Current prevention methods are failing for several reasons. As Michael Shernoff explains for Advocate, a leading gay lifestyle magazine, in order to be effective in the HIV prevention arena, we have to step away from sex-negative approach, where sex is portrayed in a negative light and empower MSM men to practice safer sex. Furthermore, the sex-negative approach and abstinence only approach, where no sex is portrayed in a positive light, has become irrelevant and therefore ineffective. Most HIV prevention messaging today is focused on scare tactics, suggesting no insight into the psychological factors that surround safe sex. Love, intimacy and closeness, combined with defiance and invincibility are just a few factors that need to be addressed. Design thinking, and its observational methods, can provide new insights into these behaviors.

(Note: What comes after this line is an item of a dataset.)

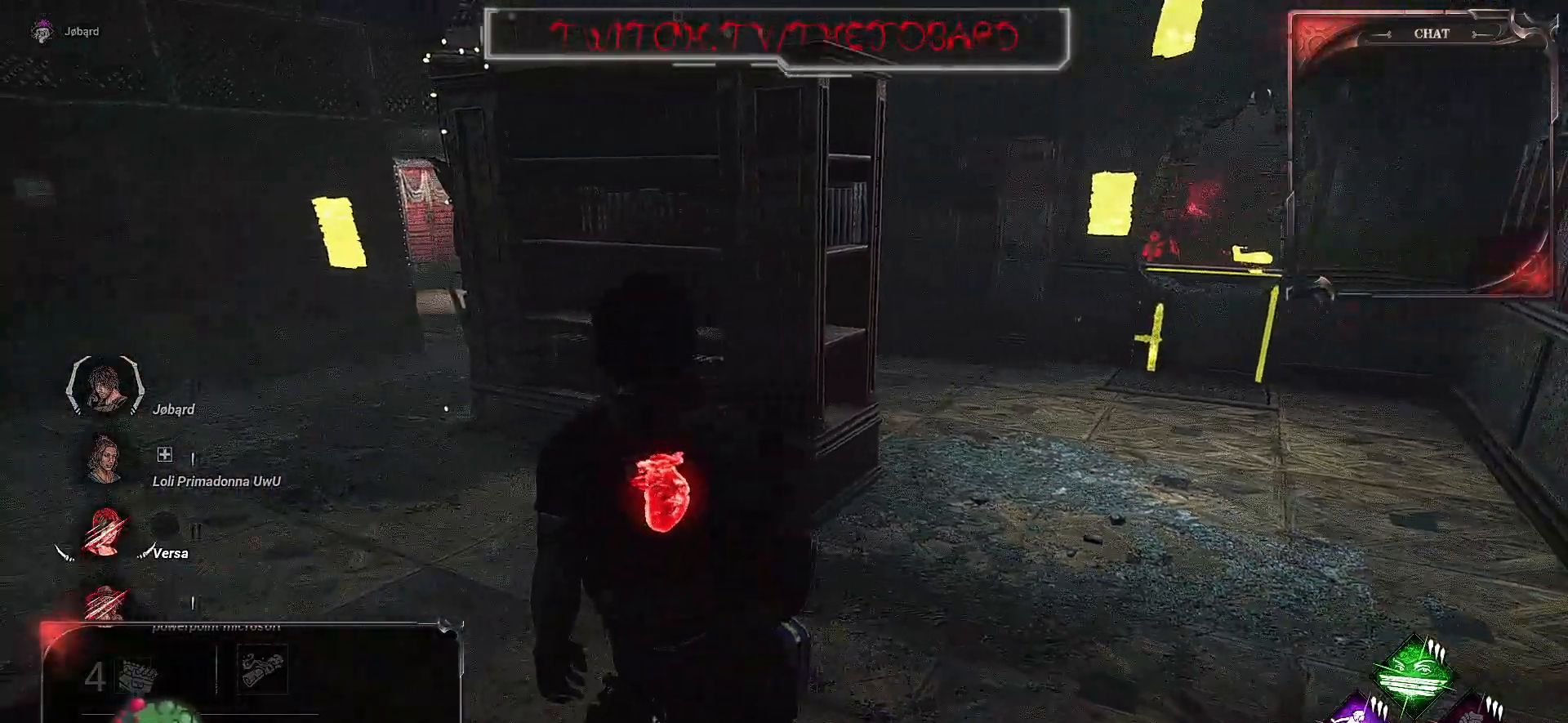
{"keys": ["shift", "z"], "mouse": [], "events": [[200, "shift", "down"], [317, "q", "up"]]}
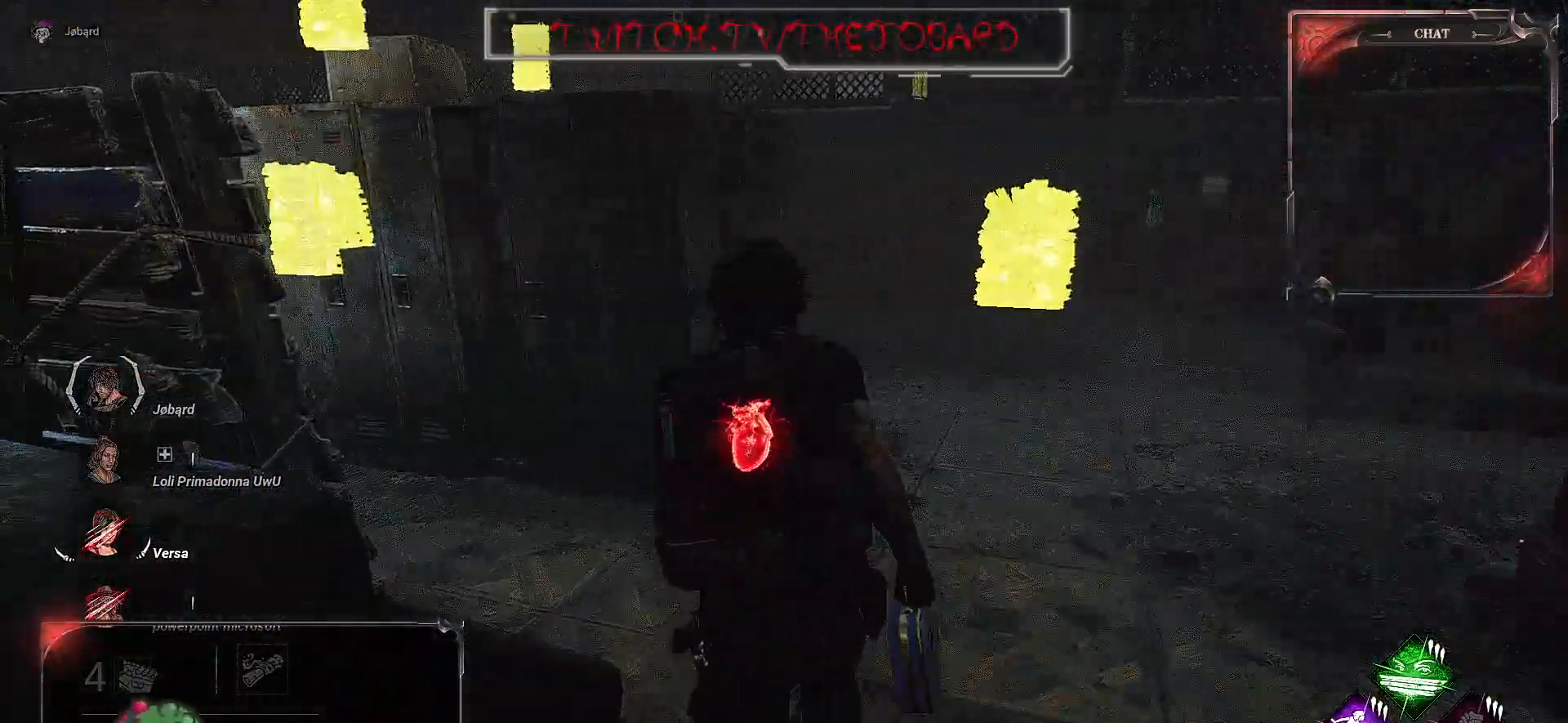
{"keys": ["q"], "mouse": [], "events": [[117, "q", "down"], [267, "shift", "up"], [417, "z", "up"]]}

“…inherent optimism of design comes from confronting the worst conduct and the greatest conflicts with a design perspective—and then seeing which solutions arise.” Tom Fisher
Strategic design can and should play a crucial role in providing intuitive solutions to this epidemic both on a micro and macro level. If we use design thinking as a road map, we should start by understanding the innate motivators of MSMs. Ethnographic research, as a staple of design thinking, will yield new ideas, which in turn can lead to integrated communication and behavior solutions. In essence, design thinking can help us figure out how we can change behavior and encourage adopting HIV prevention as a lifestyle. Perhaps, we can use behaviors such as invincibility and defiance as well as psychological needs for love, intimacy and closeness to improve current HIV prevention methods. As strategic designers, we can create a culture that will embrace HIV prevention from within. Ultimately, as strategic designers we can and should design a cure for HIV that will be spread from within this target group – young gay men.